The International Association of Athletics Federations, operating globally as World Athletics, serves as the international governing body for the sport of athletics. Its core mandate encompasses the establishment and enforcement of competition rules, the organization of premier global events including the World Athletics Championships, and the oversight of anti-doping programs worldwide. The federation regulates the sport across all continents, setting standards for athlete eligibility, competition integrity, and the administration of Therapeutic Use Exemptions (TUEs) for medical conditions. This regulatory role positions it as a central authority for a sport with a vast participant base, from elite professionals to grassroots competitors. A critical function involves managing highly sensitive personal and medical data submitted by athletes for TUE approvals, a responsibility that directly impacts athlete privacy and the sport's credibility. The organization's operational scope is inherently international, coordinating with over 200 national member federations and ensuring uniform application of its codes across diverse jurisdictions. Its headquarters in Monaco situates it within a hub for international sports governance.

The federation's handling of sensitive data and its high-profile regulatory status were starkly highlighted by a significant security incident on February 1, 2017. A sophisticated cyber attack, attributed to the Russian-linked Fancy Bear hacking group, resulted in the compromise of confidential athletes' medical records associated with TUE applications.
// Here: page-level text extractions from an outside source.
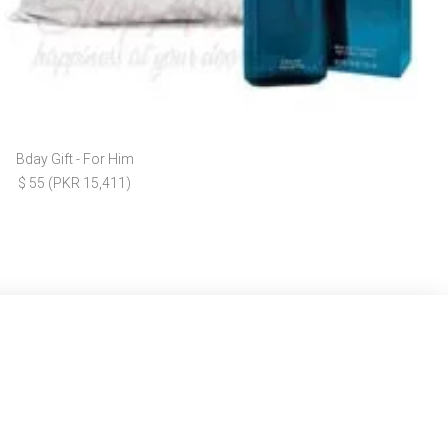
Bday Gift - For Him
$ 55 (PKR 15,411)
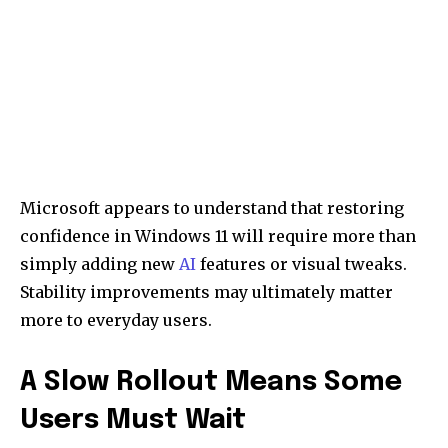
Microsoft appears to understand that restoring
confidence in Windows 11 will require more than
simply adding new
AI
features or visual tweaks.
Stability improvements may ultimately matter
more to everyday users.
A Slow Rollout Means Some
Users Must Wait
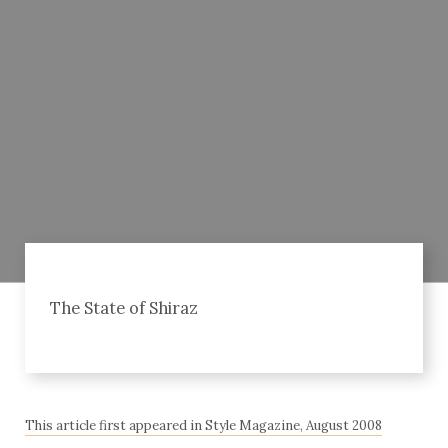
The State of Shiraz
This article first appeared in Style Magazine, August 2008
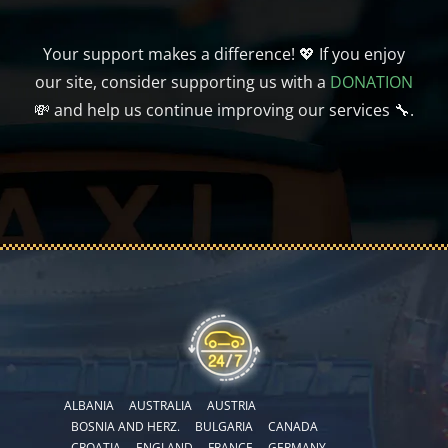
Your support makes a difference! 💖 If you enjoy
our site, consider supporting us with a
DONATION
💸 and help us continue improving our services 🔧.
ALBANIA
AUSTRALIA
AUSTRIA
BOSNIA AND HERZ.
BULGARIA
CANADA
CROATIA
ENGLAND
FRANCE
GERMANY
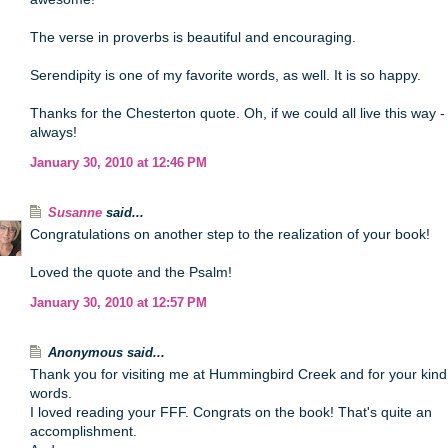
The verse in proverbs is beautiful and encouraging.
Serendipity is one of my favorite words, as well. It is so happy.
Thanks for the Chesterton quote. Oh, if we could all live this way -
always!
January 30, 2010 at 12:46 PM
Susanne
said...
Congratulations on another step to the realization of your book!
Loved the quote and the Psalm!
January 30, 2010 at 12:57 PM
Anonymous said...
Thank you for visiting me at Hummingbird Creek and for your kind
words.
I loved reading your FFF. Congrats on the book! That's quite an
accomplishment.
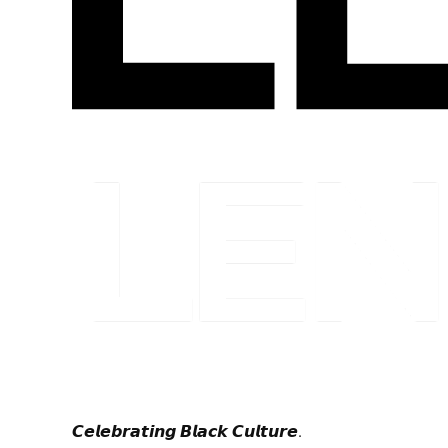
𝘾𝙚𝙡𝙚𝙗𝙧𝙖𝙩𝙞𝙣𝙜 𝘽𝙡𝙖𝙘𝙠 𝘾𝙪𝙡𝙩𝙪𝙧𝙚.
The intrusion, detected by the security firm Context Information Security during a proactive investigation, demonstrated persistent access by the attackers to the organization's sensitive files. This breach directly targeted the very data the federation is entrusted to protect, exposing the medical information of numerous athletes and undermining trust in its data stewardship. The incident mirrored a pattern of previous Fancy Bear operations against other anti-doping and sports entities, underscoring the federation's vulnerability as a high-value target for state-sponsored actors seeking to discredit international sports institutions. Following the discovery, the IAAF notified affected athletes and issued a public apology, acknowledging a failure in its security protocols that allowed the prolonged, undetected access. The event serves as a documented case study in the cybersecurity challenges facing global sports regulators, particularly regarding the protection of athlete medical information and the integrity of anti-doping systems.